È questione di fatto lo stabilire se tra evento infortunistico e danno alla salute esista un nesso di causalità naturale; su detta questione amministrazione e giudice si determinano secondo il principio della probabilità preponderante - insufficiente essendo l'esistenza di pura possibilità - applicabile generalmente nell'ambito dell'apprezzamento delle prove in materia di assicurazioni sociali (cfr. RDAT II-2001 N. 91 p. 378; SVR 2001 KV Nr. 50 p. 145; DTF 126 V 360 consid. 5b; DTF 125 V 195; STFA del 4 luglio 2003 nella causa M., U 133/02; STFA del 29 gennaio 2001 nella causa P., U 162/02; DTF 121 V 6; STFA del 28 novembre 2000 nella causa P. S., H 407/99; STFA del 22 agosto 2000 nella causa K. B., C 116/00; STFA del 23 dicembre 1999 in re A. F., C 341/98, consid. 3, p., 6; STFA 6 aprile 1994 nella causa E. P.; SZS 1993 p. 106 consid. 3a; RCC 1986 p. 202 consid. 2c, RCC 1984 p. 468 consid. 3b, RCC 1983 p. 250 consid. 2b; DTF 115 V 142 consid. 8b, DTF 113 V 323 consid. 2a, DTF 112 V 32 consid. 1c, DTF 111 V 188 consid. 2b; Meyer, Die Rechtspflege in der Sozialversicherung, in Basler Juristische Mitteilungen (BJM) 1989, p. 31-32; G. Scartazzini, Les rapports de causalité dans le droit suisse de la sécurité sociale, Basilea 1991, p. 63). Al riguardo essi si attengono, di regola, alle attestazioni mediche, quando non ricorrano elementi idonei a giustificarne la disattenzione (cfr. DTF 119 V 31; DTF 118 V 110; DTF 118 V 53; DTF 115 V 134; DTF 114 V 156; DTF 114 V 164; DTF 113 V 46).

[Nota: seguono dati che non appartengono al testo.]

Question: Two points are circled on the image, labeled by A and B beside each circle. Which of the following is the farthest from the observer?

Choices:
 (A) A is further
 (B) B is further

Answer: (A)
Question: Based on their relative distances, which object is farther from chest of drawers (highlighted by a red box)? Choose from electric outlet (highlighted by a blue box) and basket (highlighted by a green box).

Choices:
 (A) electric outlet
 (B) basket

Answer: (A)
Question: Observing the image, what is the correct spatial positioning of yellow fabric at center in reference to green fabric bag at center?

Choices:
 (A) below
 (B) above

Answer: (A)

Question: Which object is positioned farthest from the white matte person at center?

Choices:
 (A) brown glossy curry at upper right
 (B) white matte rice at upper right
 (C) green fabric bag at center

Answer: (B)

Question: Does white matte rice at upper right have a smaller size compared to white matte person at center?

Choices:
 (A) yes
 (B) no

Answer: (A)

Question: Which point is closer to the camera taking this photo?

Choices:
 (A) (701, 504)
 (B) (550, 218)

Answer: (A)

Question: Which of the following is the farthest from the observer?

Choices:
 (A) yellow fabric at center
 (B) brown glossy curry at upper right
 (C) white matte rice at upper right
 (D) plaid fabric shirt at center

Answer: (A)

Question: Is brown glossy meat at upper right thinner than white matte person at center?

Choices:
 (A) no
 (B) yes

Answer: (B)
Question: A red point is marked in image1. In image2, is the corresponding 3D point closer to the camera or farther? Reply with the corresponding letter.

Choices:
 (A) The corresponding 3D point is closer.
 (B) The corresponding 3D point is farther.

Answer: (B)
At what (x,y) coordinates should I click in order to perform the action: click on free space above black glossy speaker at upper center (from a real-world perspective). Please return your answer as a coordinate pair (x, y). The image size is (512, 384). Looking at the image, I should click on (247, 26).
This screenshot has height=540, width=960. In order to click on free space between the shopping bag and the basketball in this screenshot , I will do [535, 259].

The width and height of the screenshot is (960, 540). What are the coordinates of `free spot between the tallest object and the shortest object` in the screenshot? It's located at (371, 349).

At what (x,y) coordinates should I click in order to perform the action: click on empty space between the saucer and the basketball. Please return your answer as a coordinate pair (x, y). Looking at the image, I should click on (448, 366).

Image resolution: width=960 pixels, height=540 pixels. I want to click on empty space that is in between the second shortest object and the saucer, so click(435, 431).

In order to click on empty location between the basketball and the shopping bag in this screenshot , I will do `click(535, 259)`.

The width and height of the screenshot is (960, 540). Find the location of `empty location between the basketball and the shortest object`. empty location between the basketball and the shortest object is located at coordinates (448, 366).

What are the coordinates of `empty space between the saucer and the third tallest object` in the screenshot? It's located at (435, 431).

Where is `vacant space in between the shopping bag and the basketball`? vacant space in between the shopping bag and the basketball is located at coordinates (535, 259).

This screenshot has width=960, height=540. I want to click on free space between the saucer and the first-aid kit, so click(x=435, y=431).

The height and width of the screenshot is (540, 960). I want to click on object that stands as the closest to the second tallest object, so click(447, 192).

Ne discende che ove l'esistenza di un nesso causalità tra infortunio e danno sia possibile ma non possa essere reputata probabile, il diritto a prestazioni derivato dall'infortunio assicurato dev'essere negato (DTF 129 V 181 consid. 3.1 e 406 consid. 4.3.1, DTF 117 V 360 consid. 4a e sentenze ivi citate).
L'assicuratore contro gli infortuni è tenuto a corrispondere le proprie prestazioni fino a che le sequele dell'infortunio giocano
un ruolo causale. Pertanto, la cessazione delle prestazioni entra in considerazione soltanto in due casi:
quando lo stato di salute dell'interessato è simile a quello che esisteva immediatamente prima dell'infortunio (status quo ante);
quando lo stato di salute dell'interessato è quello che, secondo l'evoluzione ordinaria, sarebbe prima o poi subentrato anche senza l'infortunio (status quo sine)
(cfr. RAMI 1992 U 142, p. 75 s. consid. 4b; A. Maurer, Schweizerisches Unfallversicherungsrecht, p. 469; U. Meyer-Blaser, Die Zusammenarbeit von Richter und Arzt in der Sozialversicherung, in Bollettino dei medici svizzeri 71/1990, p. 1093).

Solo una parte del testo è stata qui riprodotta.